Raising Selfless Kids around the Holidays
I’m unbelievably grateful for my kids. I waited for them. I prayed for them. While I couldn’t be any more grateful that they’re here, it’s important that they grow up understanding that they aren’t the center the universe. On a daily basis our family tries to model selfless giving and service to others. It only made sense when the holidays rolled around after our twin boys were born, that our new traditions as a family of four teach our kids to appreciate what we have and to think of others before themselves. Here are just a few ways that our family uses holidays to try to raise selfless people.
We decided that birthdays could be a great opportunity to teach our kids to be selfless. I read an article around my 30th birthday about a woman who used her birthday as an opportunity to perform random acts of kindness. She did one act of kindness for every year she’d been alive. I loved this idea and employed the help of my second grade class to complete 30 acts of kindness for my 30th birthday. It helped me enjoy my birthday instead of being grumpy about entering into a new decade. I love birthdays but want our kiddos to grow up understanding that even on their special day, it is important to think about other people. When my two monkeys turned one, we celebrated their first “Kindness Day” and completed one act of kindness for each one-year-old. One of our boys spent his first week of life in the NICU at Baylor Hospital in Dallas. I couldn’t wait to take him back to the NICU on his first “Kindness Day” to thank the doctors and nurses who had given him such a great start. The boys and I took cookies and thank you cards to the NICU staff. I challenged the nurses to try and pick out which identical twin had started out in their care. They couldn’t! For my second son’s random act of kindness, we wanted to think of families who were waiting at the hospital to meet their babies, just as our family had a year before. We bought snacks and water bottles to leave in the Labor and Delivery waiting room so families could enjoy a snack as they waited for their new blessing. While we also celebrated their birthday with cake, family, and an abundance of gifts, I hope the tradition helps our children to think about more than just themselves on their birthdays. I am so excited to see how this tradition grows with our boys.

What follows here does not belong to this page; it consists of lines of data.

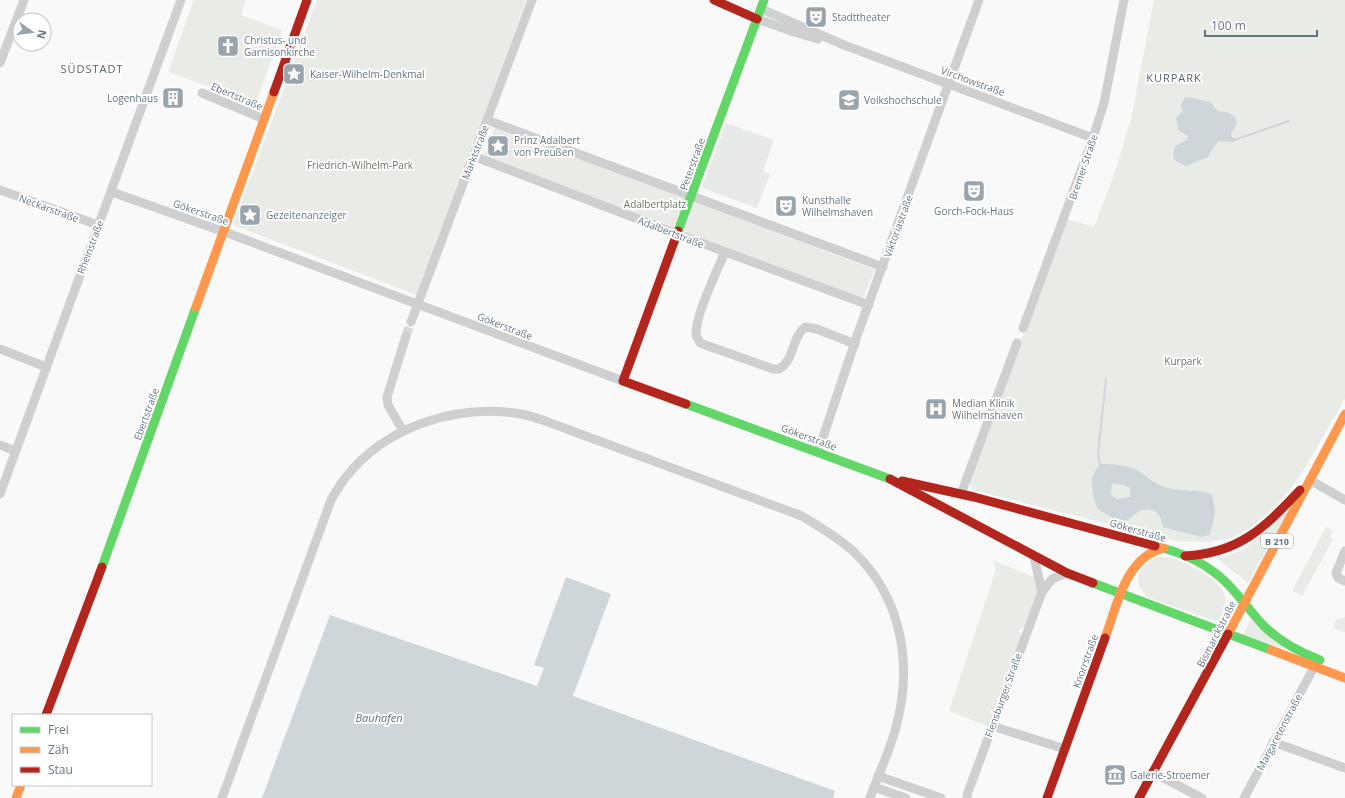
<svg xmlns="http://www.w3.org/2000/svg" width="1345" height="798" font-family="'Open Sans',sans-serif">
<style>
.built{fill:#e8e9e9}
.green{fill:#e8ebe6}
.water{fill:#ced6d9;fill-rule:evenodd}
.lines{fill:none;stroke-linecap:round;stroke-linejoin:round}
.stream{stroke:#ced6d9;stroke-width:2}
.street-tunnel{stroke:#d4d8dc;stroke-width:9;stroke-dasharray:9 4.5;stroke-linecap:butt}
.street{stroke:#cecfd0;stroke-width:9}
.fast{stroke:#63d668;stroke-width:9}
.slow{stroke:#ff974d;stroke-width:9}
.jam{stroke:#b3261e;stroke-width:9}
.labels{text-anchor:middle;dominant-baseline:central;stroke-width:4;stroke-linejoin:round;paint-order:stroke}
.shield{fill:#fff;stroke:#939fa8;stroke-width:1}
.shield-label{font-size:9px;font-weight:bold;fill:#657683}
.poi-label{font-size:10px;fill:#657683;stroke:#fff;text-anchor:start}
.street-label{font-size:10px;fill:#657683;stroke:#fff}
.park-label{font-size:10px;fill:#687a64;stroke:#fff}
.neighbourhood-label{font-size:11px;letter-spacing:1px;fill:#57646e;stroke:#fff}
.water-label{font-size:11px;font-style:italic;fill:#60757c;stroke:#fff}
</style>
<rect width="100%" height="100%" fill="#f9f9f9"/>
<polygon class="built" points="726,123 774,140 763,171 770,174 757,208 702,188"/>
<g class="green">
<polygon points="194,0 246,0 241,15 282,30 256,103 168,72"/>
<polygon points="317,0 526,0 417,295 233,225"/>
<polygon points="1154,0 1345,0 1345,399 1300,476 1281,501 1252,527 1229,539 1207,542 1177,541 973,490 969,483 1066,219 1094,227 1114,175 1131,119"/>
<polygon points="495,127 686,197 673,230 483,157"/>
<polygon points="694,201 875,270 862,301 681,233"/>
<polygon points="1293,504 1248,583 1218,559 1243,550 1266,531"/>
<polygon points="1326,527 1333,531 1330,537 1333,539 1302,596 1292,591"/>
<path d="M 1159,557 C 1163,557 1167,557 1171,558 C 1183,560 1215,578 1221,588 C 1229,599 1226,612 1221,623 L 1149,598 C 1130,583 1138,564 1159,557 Z"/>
<polygon points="992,560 1043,581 1025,628 1021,627 1019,632 1023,634 987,726 949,711 996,570"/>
<polygon points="1252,617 1285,649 1243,635"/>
<polygon points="1345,617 1345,632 1333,628 1336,620"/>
</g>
<g class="water">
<path d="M 1185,97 C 1195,97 1201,101 1210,102 L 1218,111 C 1225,111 1240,115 1236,125 C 1235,129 1232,130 1231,134 L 1232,137 L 1237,139 L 1237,141 L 1232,142 L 1219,141 L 1214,146 L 1208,157 L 1186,166 L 1177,162 L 1173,157 L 1175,146 L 1187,140 L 1188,136 L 1178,130 L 1176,118 L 1182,112 L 1181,105 Z"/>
<path d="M 1100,464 C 1112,464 1126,465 1137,470 C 1148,477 1155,485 1168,488 C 1183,492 1199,489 1211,494 C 1217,509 1215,520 1209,535 L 1201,537 L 1163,527 C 1160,504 1140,505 1128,521 L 1114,519 L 1098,509 C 1091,493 1088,477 1100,464 ZM 1112,483 L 1124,485 L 1130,488 L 1130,497 L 1117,499 L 1111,495 Z"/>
<polygon points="566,577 611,594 573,696 835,791 833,798 262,798 330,615 537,686 544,668 534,665"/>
</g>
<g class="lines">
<g class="stream">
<polyline points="1237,139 1289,121"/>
<polyline points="1100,464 1098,452 1106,379"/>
</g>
<polyline class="street-tunnel" points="406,336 411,322"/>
<g class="street">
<polyline points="761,9 844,45 1093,138"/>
<polyline points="757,19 797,33 818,39"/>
<polyline points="0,63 24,0"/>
<polyline points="202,93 264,119"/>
<polyline points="487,120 883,267"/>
<polyline points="473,156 677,234 869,305"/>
<polyline points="0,190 98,225"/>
<polyline points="112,192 230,234 623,381"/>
<path d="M 725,252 C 717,271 695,316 696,335 C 697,338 699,340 700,343 L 773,369 L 779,369 C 795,360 791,338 805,327 L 817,329 L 855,344"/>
<polyline points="411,322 532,0"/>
<polyline points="1023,328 1093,138 1104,103 1124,0"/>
<polyline points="0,349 46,367"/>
<polyline points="403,431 388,405 387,397 406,336"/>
<polyline points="0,445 15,451"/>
<polyline points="818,452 858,333 979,0"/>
<polyline points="1310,480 1345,500"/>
<polyline points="0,494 181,0"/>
<polyline points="961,494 1017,343"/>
<polyline points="1345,551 1336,573 1338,578 1345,581"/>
<polyline points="1034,557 1042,592"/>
<polyline points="992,726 1065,749"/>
<polyline points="1273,742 1345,768"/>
<polyline points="1152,772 1202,798"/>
<polyline points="878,776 941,798"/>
<polyline points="874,787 906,798"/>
<path d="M 222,798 L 331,500 C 336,492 340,484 346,477 C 386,426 458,403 521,414 C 533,416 545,421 556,425 L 802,516 C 820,527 839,538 854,552 C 902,598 913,665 896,727 C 890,751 878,775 870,798"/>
<polyline points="967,798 967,795 1042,592 1052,579 1067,573"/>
<polyline points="1244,798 1314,667"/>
</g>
<g class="fast">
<polyline points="678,231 764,0"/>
<polyline points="686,404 890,479"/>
<path d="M 1155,546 C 1175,551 1195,558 1211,570 C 1232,584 1246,607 1263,625 C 1280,642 1299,652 1320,660"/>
<polyline points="102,567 196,307"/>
<polyline points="1093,583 1271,650"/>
</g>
<g class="slow">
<polyline points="196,307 274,92"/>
<polyline points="1228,634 1345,414"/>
<path d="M 1105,638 C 1117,606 1125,557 1164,548"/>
<polyline points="1271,650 1345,678"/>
<polyline points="16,798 21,785"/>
</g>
<g class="jam">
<polyline points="714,0 757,19"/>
<polyline points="274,92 307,0"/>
<polyline points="678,231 623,381 686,404"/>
<polyline points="890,479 1067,573 1093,583"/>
<polyline points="902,481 974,497 1155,546"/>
<path d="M 1185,556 C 1240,553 1264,528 1300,490"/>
<polyline points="46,715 102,567"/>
<polyline points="1047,798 1105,638"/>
<polyline points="1139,798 1228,634"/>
</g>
</g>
<defs>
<g id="theatre-square" transform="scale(1.15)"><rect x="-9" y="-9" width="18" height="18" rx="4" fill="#99a4ac" stroke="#fff"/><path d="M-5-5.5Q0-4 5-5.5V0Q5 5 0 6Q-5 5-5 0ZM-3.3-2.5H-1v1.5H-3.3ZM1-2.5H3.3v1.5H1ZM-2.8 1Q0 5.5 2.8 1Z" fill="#fff"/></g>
<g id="church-square" transform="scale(1.15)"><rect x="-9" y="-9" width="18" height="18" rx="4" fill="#99a4ac" stroke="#fff"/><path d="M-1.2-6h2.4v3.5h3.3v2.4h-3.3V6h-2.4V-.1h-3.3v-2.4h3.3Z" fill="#fff"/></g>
<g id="sight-square" transform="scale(1.15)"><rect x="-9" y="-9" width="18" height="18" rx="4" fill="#99a4ac" stroke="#fff"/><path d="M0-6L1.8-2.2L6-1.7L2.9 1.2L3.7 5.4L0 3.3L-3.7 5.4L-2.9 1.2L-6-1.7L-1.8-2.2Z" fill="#fff"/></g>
<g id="building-square" transform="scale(1.15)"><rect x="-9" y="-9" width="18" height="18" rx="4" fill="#99a4ac" stroke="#fff"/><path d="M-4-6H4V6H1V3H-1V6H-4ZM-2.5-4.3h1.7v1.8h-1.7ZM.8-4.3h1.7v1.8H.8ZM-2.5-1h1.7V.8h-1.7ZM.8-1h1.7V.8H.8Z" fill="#fff"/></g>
<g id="university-square" transform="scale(1.15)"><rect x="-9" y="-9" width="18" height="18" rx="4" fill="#99a4ac" stroke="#fff"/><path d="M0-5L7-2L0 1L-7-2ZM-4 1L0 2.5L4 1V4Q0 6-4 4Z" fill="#fff"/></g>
<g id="hospital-square" transform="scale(1.15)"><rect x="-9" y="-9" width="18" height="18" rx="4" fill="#99a4ac" stroke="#fff"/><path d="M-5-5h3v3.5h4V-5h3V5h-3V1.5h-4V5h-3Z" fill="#fff"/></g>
<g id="museum-square" transform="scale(1.15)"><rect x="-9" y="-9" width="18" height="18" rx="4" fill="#99a4ac" stroke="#fff"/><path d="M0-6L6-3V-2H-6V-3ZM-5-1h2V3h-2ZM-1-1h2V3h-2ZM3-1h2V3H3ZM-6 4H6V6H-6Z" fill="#fff"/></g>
</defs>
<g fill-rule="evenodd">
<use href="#theatre-square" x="816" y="17"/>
<use href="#church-square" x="228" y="46"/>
<use href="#sight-square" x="294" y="74"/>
<use href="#building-square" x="173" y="98"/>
<use href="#university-square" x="849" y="100"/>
<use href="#sight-square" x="498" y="146"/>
<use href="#theatre-square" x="974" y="191"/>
<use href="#theatre-square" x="786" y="206"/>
<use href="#sight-square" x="250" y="215"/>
<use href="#hospital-square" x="936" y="409"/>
<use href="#museum-square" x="1115" y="775"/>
</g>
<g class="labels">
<rect class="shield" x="1261" y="534" width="32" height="14" rx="3"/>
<g class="shield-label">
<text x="1277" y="541">B 210</text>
</g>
<g class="poi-label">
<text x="832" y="17">Stadttheater</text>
<text x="244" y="40">Christus- und<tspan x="244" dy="12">Garnisonkirche</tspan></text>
<text x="310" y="74">Kaiser-Wilhelm-Denkmal</text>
<text x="158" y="98" text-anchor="end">Logenhaus</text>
<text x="864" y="100">Volkshochschule</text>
<text x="514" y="140">Prinz Adalbert<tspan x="514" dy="12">von Preußen</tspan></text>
<text x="802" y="200">Kunsthalle<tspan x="802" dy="12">Wilhelmshaven</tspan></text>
<text x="974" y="211" text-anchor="middle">Gorch-Fock-Haus</text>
<text x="266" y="215">Gezeitenanzeiger</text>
<text x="952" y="403">Median Klinik<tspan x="952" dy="12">Wilhelmshaven</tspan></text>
<text x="1130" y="775">Galerie-Stroemer</text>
</g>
<g class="street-label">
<text transform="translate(973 81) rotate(20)">Virchowstraße</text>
<text transform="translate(237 96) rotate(23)">Ebertstraße</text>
<text transform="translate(475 152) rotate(-69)">Marktstraße</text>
<text transform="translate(692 164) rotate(-70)">Peterstraße</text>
<text transform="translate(1083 167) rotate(-71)">Bremer Straße</text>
<text transform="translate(49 208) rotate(20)">Neckarstraße</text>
<text transform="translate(201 212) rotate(19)">Gökerstraße</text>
<text transform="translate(898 226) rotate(-70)">Viktoriastraße</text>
<text transform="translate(671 232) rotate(21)">Adalbertstraße</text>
<text transform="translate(90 247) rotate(-69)">Rheinstraße</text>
<text transform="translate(505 326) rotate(21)">Gökerstraße</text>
<text transform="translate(146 414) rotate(-70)">Ebertstraße</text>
<text transform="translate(809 437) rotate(20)">Gökerstraße</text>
<text transform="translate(1138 530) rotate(16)">Gökerstraße</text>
<text transform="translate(1216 634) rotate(-63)">Bismarckstraße</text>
<text transform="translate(1085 661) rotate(-70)">Knorrstraße</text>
<text transform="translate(1003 695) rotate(-70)">Flensburger Straße</text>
<text transform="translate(1279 732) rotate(-62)">Margaretenstraße</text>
</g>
<g class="park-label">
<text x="360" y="165">Friedrich-Wilhelm-Park</text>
<text x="655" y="204">Adalbertplatz</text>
<text x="1183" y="361">Kurpark</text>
</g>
<g class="neighbourhood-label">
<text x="92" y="68">SÜDSTADT</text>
<text x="1174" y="77">KURPARK</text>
</g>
<g class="water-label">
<text x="379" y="717">Bauhafen</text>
</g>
</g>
<rect x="12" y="714" width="140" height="72" fill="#ffffff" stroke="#c1c8cd"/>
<rect x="20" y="727" width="20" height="6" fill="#63d668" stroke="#c1c8cd"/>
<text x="48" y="734" font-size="12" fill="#657683">Frei</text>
<rect x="20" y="747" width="20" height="6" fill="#ff974d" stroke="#c1c8cd"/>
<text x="48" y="754" font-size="12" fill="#657683">Zäh</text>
<rect x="20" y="767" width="20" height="6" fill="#b3261e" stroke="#c1c8cd"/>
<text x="48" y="774" font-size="12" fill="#657683">Stau</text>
<g transform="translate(32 32) rotate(104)"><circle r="19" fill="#ffffff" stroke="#c1c8cd"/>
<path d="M0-3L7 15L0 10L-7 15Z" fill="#99a4ac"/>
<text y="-6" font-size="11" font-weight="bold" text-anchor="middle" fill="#657683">N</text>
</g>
<path d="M1205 30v6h112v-6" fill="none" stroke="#657683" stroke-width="2"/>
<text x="1211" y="30" font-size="12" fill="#657683" stroke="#ffffff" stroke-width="3" paint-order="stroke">100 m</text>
</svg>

Halloween gave us an opportunity to practice giving. As a mama, what could possibly be more fun than dressing up two matching boys for Halloween? Last year, I was so excited that I didn’t think about much beyond their costumes. My little boys made the cutest Superman and Clark Kent I’d ever seen! As we went to a few community events and to visit some of our neighbors, I was shocked by how much candy my 6-month old babies got! I felt strange about my children begging for candy from strangers. As a family that consumes very little sugar, I knew we had to have a plan for their second Halloween. This year was completely different. When we left the house with twins dressed as Goose and Maverick from Top Gun, their candy buckets were full instead of empty. In the days before Trick-or-Treating, the boys helped bake pumpkin shaped sugar cookies. Instead of begging for treats, the boys gave treats and hugs to our neighbors and friends. They still had a blast showing off their costumes and ringing the doorbells, but had the joy of giving without getting too much junk food. While they’re still too little to really understand trick-or-treating, they had so much fun on our first night of “Backwards Trick-or-Treating.” I hope this family tradition helps them enjoy Halloween, while showing them how much fun it is to give to others.

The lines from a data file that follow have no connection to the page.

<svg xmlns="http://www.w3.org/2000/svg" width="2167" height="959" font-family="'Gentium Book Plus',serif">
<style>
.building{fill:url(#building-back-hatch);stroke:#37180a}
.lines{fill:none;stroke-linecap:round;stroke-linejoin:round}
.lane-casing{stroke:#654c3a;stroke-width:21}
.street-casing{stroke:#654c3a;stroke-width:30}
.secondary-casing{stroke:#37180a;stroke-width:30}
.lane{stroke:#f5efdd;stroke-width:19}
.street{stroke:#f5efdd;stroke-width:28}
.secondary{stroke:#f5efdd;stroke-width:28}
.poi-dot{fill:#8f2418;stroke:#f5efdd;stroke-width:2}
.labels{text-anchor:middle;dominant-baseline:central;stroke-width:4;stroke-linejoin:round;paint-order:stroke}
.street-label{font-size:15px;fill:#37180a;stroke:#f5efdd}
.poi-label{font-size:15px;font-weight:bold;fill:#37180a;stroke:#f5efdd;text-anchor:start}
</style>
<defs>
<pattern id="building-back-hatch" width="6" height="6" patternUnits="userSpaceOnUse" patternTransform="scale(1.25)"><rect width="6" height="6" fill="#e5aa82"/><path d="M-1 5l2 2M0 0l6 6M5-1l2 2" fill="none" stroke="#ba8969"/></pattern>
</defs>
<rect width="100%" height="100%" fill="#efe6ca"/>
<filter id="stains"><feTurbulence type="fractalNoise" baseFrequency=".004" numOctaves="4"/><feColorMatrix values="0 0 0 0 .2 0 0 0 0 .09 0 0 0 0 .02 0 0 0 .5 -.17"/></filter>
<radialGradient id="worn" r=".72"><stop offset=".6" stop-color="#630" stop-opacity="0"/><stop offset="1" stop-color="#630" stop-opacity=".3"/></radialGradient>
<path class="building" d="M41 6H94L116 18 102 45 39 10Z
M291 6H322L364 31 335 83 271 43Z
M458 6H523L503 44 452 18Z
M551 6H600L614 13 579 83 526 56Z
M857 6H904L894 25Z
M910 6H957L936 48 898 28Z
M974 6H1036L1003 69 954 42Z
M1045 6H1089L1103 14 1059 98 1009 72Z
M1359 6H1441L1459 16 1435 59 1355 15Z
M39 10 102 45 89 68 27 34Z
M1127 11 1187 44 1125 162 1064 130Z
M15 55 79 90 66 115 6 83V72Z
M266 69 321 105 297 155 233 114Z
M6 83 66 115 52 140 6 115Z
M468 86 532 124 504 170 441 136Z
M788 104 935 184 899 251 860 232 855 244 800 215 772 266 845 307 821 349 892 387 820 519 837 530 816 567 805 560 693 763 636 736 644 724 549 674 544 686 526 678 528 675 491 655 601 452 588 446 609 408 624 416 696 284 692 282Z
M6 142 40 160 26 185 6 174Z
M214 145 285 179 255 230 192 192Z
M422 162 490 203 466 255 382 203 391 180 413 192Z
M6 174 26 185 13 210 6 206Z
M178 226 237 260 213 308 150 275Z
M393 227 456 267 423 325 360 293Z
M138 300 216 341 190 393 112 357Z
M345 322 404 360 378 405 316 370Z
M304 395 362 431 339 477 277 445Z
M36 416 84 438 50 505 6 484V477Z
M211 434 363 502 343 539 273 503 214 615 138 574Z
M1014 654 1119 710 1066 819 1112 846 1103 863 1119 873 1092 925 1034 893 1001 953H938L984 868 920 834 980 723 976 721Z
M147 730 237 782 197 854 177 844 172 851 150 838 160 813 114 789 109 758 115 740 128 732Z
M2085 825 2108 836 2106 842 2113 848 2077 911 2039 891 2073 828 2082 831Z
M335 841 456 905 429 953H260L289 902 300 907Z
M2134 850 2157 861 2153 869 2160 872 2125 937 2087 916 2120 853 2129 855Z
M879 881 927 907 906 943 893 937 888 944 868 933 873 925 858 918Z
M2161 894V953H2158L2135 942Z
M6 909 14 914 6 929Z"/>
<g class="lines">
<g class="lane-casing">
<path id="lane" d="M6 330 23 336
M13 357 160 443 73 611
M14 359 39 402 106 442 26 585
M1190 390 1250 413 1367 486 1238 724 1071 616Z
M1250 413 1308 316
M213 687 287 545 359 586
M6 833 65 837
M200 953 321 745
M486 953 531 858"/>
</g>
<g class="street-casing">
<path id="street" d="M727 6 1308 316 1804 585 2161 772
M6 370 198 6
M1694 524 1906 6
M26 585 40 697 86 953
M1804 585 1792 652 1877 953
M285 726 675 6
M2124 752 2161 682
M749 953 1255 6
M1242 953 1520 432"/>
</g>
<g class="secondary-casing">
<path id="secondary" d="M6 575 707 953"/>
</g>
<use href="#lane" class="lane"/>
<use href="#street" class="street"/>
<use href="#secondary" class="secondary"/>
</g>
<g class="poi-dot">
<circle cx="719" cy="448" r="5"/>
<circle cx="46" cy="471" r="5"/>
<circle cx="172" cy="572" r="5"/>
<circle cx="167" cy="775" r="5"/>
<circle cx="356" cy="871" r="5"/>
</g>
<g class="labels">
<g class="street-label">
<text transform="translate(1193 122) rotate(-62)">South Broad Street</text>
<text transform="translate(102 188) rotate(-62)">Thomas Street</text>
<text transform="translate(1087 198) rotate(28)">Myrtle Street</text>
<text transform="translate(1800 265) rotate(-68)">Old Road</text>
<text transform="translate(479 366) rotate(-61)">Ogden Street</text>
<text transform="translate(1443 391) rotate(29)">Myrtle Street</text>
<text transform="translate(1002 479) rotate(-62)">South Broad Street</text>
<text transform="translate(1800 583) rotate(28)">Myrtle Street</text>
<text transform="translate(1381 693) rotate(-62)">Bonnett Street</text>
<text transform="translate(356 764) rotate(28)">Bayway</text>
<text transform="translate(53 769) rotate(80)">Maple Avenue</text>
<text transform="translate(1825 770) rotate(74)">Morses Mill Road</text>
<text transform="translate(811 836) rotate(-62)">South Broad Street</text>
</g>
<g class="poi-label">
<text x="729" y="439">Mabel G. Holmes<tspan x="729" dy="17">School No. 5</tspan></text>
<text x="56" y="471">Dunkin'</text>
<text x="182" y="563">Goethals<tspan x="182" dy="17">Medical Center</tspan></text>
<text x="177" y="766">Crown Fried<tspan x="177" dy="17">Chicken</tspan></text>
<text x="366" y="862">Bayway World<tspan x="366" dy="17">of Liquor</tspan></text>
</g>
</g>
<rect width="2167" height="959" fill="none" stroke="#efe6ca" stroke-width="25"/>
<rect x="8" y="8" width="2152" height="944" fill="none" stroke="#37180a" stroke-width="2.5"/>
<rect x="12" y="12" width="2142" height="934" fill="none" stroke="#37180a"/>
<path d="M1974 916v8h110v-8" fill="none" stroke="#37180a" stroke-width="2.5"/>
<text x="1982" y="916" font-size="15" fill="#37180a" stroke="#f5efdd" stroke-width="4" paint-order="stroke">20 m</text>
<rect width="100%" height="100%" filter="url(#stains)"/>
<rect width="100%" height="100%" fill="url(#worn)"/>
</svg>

For some reason, I had trouble wrapping my head around celebrating Christmas with our kids. I wanted to go crazy spoiling them, but also wanted to teach them to be thankful while being good stewards of our finances. Before the twins joined our family, Christmas was much simpler. My husband and I often purchased gifts that wouldn’t fit under the tree. Gifts like a night in a hotel during our summer camping trips, plans for a fancy date night, or even paying off our car were common. For their first Christmas, the boys loved crawling up to the tree and attempting to munch on the lights and plastic ornaments along the bottom branches. Even as tiny boys, we spent several days before Christmas making gifts for family members and creating treats to drop off to friends and neighbors. Where this first-time mama wanted to go crazy with presents, each boy awoke on Christmas morning to open four gifts. Like many other families, they opened one thing they wanted, one thing they needed, one thing to wear, and one thing to read. They had a blast ripping off the paper, and very quickly ignored the gifts so they could play with the boxes. After being spoiled by family members, even my tiny boys were able to scribble something that looked like their name on thank you notes to help show gratitude for the things they’d been given. As our boys grow, we look forward to finding different ways for them to serve others during the Christmas season and hope that they truly value and appreciate what they’ve been given.
In some ways this seems like a lot of effort for such tiny people. Yes, they’re small. No, they’re not going to remember any of this. As we form new traditions as a family of four, I want our guys to view holidays and birthdays as more than a way to add to their stash of candy and toys. I pray holidays become a chance for us to stop and be grateful for the things we have and to find ways to serve others. I pray that this mentality stays with our guys, as they grow from babies into men and molds them into people who have a positive impact on our world.